South Korean activists have launched balloons carrying leaflets condemning Pyongyang across the border, an act that could derail fresh attempts to resume long-stalled dialogue between the two rivals.
Monday's launch - the first this year - came just days after the North's leader Kim Jong-Un said that he was open to the "highest-level" talks with Seoul.
"We launched some 300,000 leaflets last night", Lee Min-Bok, a North Korean defector who now heads the Campaign for Helping North Koreans, told AFP news agency.
In October last year, Lee's balloons sparked a brief exchange of heavy machine gun fire across the border when the North attempted to shoot them down.
The incident scuppered a planned resumption of high-level talks between the two Koreas.
Pyongyang - which refers to the activists as "human scum" - has long condemned the leaflet launches, asking that they be banned.

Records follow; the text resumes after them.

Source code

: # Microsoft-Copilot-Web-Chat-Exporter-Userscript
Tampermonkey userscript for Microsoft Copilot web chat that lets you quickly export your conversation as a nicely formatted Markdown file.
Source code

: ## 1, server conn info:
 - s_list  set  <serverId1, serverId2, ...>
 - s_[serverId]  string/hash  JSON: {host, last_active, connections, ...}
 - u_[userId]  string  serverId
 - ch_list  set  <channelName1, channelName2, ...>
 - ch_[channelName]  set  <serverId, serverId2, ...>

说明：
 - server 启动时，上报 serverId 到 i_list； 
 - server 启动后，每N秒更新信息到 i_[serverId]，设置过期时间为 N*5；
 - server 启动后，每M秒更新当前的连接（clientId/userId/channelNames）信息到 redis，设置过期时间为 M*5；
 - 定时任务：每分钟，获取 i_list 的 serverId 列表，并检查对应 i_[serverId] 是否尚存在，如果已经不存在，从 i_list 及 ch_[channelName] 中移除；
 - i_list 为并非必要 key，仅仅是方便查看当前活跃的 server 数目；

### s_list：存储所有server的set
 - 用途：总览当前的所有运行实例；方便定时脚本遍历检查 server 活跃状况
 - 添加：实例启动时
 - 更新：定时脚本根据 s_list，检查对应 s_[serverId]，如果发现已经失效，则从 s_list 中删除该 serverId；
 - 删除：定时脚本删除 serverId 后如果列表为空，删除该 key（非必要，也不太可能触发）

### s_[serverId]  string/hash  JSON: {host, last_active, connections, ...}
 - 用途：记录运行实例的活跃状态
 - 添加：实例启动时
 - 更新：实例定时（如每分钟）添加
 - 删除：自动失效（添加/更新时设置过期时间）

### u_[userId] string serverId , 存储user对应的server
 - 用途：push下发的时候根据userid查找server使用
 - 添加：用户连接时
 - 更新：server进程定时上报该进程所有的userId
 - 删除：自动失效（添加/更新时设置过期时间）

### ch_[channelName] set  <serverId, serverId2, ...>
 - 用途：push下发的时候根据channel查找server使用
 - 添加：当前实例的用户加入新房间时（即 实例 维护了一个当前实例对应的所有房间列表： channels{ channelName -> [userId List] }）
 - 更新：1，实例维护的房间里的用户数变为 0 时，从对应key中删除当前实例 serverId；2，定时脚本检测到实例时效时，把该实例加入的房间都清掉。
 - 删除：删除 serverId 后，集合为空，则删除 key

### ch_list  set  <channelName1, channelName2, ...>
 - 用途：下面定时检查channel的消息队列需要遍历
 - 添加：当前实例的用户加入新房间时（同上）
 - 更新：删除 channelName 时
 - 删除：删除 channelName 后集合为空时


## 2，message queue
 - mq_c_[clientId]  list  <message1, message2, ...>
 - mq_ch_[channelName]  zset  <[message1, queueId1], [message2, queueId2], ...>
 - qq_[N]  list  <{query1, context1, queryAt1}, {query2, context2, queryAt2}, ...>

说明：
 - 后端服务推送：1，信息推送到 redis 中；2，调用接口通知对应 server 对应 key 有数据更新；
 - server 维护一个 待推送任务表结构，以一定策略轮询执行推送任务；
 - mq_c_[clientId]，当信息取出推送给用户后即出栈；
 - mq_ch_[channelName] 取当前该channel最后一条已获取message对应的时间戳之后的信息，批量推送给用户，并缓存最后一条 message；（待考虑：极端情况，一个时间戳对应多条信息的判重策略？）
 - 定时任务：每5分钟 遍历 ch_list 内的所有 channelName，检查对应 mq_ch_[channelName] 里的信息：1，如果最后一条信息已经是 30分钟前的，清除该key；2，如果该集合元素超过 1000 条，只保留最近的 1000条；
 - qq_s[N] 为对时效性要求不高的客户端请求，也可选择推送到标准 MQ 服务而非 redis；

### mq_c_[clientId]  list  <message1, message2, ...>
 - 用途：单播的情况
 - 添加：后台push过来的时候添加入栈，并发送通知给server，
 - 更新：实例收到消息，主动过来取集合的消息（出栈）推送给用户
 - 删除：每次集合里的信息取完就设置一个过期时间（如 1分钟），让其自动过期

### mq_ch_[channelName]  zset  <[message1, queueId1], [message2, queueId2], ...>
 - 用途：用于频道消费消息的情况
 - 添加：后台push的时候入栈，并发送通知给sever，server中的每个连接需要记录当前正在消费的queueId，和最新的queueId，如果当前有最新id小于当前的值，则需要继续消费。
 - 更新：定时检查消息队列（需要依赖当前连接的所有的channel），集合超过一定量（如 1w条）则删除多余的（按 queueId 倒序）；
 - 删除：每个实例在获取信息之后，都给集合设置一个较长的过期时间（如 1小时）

In his New Year's message, Kim also made it clear the South must stop criticising his regime.
However, a South Korean Unification Ministry official on Tuesday reaffirmed the South's position that there is no legal basis for a blanket ban on leaflet launches.
"If we depart from the basic principle concerning the leaflet launches merely to resume dialogue, it would be undesirable for the development of normal South-North relations" in the long term, the official was quoted as saying by Yonhap news agency.
But South Korea has, at times of high cross-border tensions, urged activists to exercise common sense and restraint and police have prevented such launches, citing the possible dangers posed to local residents.
Police officers were deployed at the launch site on Monday but did not intervene as the activists released the balloons.
Also on Monday, Seoul's Unification Ministry said that the US sanctions against North Korea were appropriate.
"As the foreign ministry already defined our government's stance in a statement, we see these sanctions as an appropriate action," said South Korean Unification Ministry spokesman Lim Byeong-cheol at a regular news briefing.
US President Barack Obama on Friday issued an executive order authorising expanded sanctions against North Korea in the wake of the hacking of Sony Pictures Entertainment, which Washington blamed on Pyongyang.
Washington named three entities, including North Korea's military intelligence agency, and sanctioned 10 people with links to weapons sales and proliferation.
North Korea on Sunday slammed the fresh US sanctions against it, calling them hostile and repressive policies by Washington. Pyongyang has denied involvement in the cyberattack.